2 本件競売事件記録によれば、物件一の鑑定評価額は八六六万円余、物件二のそれは三一万円余(合計八九七万円余)であり、競売申立債権額は元本六五三万円、損害金等約一四〇万円、手続費用三六万円(合計約八三三万円)であり、物件一と二の一括競買価額が一、一四〇万円であるので、過剰競売になるから、一般的には一括競売が許されない場合にあたる(民事訴訟法六七五条)ことが認められる。
しかし、同記録によれば、物件二は、僅か三一平方米の土地で、物件一の土地(三二七平方米)と私道を距てて至近距離にあり、勾配約二分の一の急傾斜地で宅地化には単独使用不可能な未利用地であり、物件一の土地と共に車庫、物置等の敷地として利用するほかない土地であること、及び昭和五二年四月八日の競売期日には最低競売価額を鑑定評価額の八九七万八、〇〇〇円と定めて公告したが競買申出者がなく、同年七月一日の新競売期日において最低競売価額を八〇八万円に低減したが、これまた競買申出者がなく、同年九月二日の新競売期日においては最低競売価額を七二七万円に低減して公告し期日を開いたことが認められる。
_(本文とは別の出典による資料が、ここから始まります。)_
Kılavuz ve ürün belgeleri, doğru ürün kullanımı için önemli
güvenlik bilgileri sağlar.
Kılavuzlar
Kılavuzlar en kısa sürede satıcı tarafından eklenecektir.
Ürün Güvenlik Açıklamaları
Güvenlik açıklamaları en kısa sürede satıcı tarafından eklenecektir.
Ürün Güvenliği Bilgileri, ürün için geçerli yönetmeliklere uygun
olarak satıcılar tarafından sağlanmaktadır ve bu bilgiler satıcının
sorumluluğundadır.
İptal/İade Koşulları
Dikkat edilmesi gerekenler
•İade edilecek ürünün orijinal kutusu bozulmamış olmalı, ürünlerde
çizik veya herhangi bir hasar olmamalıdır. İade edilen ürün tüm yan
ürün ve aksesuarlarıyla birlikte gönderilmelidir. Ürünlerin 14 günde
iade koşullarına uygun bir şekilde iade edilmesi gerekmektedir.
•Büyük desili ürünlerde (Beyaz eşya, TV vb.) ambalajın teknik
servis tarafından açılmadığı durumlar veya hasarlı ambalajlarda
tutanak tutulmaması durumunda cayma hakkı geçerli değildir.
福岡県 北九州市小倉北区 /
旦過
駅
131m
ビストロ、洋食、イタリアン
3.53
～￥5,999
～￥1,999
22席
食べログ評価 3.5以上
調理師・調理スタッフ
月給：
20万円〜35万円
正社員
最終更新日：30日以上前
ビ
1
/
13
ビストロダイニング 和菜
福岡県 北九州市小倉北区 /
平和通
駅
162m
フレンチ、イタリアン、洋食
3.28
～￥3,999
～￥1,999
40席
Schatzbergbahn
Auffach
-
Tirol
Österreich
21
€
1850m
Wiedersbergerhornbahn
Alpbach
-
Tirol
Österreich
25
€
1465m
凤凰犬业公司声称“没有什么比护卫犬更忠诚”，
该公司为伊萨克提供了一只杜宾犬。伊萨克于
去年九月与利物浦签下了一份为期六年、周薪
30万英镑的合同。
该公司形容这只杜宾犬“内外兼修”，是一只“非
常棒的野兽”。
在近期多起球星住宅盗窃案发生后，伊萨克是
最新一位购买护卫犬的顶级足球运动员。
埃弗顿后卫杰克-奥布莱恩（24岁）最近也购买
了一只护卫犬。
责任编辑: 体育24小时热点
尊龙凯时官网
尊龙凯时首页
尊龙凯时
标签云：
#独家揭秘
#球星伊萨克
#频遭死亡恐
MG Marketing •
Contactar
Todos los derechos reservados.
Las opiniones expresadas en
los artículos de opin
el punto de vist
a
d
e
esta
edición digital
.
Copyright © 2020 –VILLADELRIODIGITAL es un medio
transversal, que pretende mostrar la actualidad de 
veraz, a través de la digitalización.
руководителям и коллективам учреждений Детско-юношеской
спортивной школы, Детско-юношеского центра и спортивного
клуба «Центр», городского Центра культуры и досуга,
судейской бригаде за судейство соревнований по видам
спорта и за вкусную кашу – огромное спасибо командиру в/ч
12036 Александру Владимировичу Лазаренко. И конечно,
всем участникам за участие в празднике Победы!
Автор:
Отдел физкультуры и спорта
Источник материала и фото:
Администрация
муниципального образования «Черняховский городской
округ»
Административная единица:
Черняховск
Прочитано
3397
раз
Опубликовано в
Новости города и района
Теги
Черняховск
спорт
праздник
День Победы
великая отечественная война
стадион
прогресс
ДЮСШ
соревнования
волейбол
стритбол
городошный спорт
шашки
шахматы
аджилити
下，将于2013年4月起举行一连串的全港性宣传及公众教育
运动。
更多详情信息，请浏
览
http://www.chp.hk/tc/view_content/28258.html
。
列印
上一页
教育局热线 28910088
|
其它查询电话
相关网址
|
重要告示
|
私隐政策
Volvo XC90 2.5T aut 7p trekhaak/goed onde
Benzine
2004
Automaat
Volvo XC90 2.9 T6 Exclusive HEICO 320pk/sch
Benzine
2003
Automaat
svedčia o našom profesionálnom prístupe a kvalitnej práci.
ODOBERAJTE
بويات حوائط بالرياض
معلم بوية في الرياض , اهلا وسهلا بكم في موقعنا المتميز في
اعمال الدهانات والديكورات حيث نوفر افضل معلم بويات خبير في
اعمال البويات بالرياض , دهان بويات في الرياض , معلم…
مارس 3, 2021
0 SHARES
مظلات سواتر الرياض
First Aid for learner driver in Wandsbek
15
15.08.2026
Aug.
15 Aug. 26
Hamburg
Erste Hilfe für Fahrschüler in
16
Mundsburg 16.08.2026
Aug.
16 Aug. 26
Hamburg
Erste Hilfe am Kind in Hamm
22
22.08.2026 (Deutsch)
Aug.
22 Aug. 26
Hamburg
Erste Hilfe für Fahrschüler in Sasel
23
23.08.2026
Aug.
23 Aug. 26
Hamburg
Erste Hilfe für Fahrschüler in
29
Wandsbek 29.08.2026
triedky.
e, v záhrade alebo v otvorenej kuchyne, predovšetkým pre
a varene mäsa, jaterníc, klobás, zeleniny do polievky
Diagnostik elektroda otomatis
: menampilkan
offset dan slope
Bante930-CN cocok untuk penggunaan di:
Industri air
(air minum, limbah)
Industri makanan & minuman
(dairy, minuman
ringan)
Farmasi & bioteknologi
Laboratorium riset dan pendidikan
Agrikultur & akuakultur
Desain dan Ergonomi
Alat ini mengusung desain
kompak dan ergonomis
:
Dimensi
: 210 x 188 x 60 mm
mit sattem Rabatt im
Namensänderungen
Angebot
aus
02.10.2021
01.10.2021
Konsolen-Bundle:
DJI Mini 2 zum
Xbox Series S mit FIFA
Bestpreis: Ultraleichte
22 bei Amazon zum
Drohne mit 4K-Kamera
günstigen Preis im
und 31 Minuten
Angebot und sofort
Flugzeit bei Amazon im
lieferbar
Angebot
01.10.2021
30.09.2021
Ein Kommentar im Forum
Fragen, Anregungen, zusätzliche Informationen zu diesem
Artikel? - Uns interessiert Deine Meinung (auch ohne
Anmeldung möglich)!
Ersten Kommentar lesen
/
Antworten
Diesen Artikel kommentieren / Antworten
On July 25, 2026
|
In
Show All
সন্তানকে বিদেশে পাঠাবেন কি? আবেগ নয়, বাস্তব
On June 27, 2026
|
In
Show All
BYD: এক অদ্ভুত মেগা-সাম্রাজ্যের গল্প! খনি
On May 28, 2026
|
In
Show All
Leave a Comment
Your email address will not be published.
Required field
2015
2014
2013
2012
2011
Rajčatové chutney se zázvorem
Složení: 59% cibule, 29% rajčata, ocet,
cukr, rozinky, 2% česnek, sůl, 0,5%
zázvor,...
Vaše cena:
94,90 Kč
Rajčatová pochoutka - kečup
認定の各事実に照らすと、物件一と二の土地を一括競売し同一人に競落させる必要があったもので、例外的に同法六七五条の適用はないものと解するのが相当である。従って、これを理由として本件競落許可決定を取消すことはできない。
3 本件記録を精査するも、他に右決定には取消すべき違法な瑕疵を発見できない。
4 よって本件抗告は、理由がないから、非訟事件手続法二五条、民事訴訟法四一四条、三八四条一項に則り、これを棄却することとして、主文のとおり決定する。